Both Coolidge and Lincoln believed American unity resides in the Declaration. For his part, Lincoln believed that the principle “all men are created equal” establishes a common moral sentiment. It is the right of every American to “claim it as though they were blood of the blood, and flesh of the flesh of the men who wrote that Declaration.” For so we are.

That is the electric cord in that Declaration that links the hearts of patriotic and liberty-loving men together, that will link those patriotic hearts as long as the love of freedom exists in the minds of men throughout the world.

It is fidelity to a set of principles, rather than exclusive religions or ethnicities, that defines Americans.

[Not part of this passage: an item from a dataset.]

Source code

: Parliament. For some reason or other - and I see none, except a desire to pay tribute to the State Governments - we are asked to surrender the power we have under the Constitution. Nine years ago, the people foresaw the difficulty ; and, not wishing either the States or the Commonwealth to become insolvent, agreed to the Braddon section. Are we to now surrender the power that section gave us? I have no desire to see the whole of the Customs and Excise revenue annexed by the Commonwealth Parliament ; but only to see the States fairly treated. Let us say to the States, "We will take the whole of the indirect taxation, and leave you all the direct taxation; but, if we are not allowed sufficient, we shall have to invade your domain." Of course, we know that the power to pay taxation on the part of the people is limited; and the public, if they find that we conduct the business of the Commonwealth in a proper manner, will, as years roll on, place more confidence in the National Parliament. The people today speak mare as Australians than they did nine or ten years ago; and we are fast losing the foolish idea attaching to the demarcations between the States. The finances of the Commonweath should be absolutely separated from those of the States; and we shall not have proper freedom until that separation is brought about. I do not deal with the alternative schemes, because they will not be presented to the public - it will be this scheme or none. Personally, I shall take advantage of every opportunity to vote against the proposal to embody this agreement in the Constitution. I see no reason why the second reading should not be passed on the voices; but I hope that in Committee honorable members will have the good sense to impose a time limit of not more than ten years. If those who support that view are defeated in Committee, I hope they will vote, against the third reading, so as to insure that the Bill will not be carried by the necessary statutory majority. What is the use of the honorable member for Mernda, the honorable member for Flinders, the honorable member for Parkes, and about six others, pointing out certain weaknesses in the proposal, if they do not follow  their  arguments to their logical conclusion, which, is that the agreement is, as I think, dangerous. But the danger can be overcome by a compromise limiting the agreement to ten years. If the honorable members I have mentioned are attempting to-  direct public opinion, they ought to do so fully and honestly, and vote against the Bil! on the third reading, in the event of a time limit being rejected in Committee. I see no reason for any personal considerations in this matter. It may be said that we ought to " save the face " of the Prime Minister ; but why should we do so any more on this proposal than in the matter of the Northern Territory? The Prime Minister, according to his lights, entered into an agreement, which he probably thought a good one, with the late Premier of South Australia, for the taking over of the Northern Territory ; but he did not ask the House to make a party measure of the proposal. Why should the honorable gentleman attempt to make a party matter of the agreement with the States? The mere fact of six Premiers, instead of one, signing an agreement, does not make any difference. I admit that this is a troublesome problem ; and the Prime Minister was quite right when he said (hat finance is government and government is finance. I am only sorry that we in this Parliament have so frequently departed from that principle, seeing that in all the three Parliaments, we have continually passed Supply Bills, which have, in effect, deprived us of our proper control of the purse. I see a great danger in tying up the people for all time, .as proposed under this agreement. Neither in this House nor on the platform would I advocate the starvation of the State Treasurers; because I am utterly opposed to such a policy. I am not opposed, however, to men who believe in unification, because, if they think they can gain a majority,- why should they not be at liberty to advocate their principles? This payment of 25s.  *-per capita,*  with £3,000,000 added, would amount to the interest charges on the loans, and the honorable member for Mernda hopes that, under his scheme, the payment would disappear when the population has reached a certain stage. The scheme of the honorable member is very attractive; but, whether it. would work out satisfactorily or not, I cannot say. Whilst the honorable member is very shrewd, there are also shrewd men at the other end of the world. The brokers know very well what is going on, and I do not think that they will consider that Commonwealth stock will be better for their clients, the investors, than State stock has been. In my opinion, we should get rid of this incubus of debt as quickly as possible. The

Matching Lincoln, Coolidge contended that:

About the Declaration there is a finality that is exceedingly restful … If all men are created equal, that is final. If they are endowed with inalienable rights, that is final. If governments derive their just powers from the consent of the governed, that is final.

Americans can find contentment, solitude, and pride in the resilient principles of the Declaration of Independence and the connectivity they offer.

In Fourth of Julys gone by, Abraham Lincoln and Calvin Coolidge delivered two speeches worthy of Americans’ lasting consideration. Who will be the next statesman to do so? It may be some time, as such genius is difficult to match. Yet perhaps it is not so essential that presidents today echo their masterful words. What matters most is that we Americans believe them ourselves.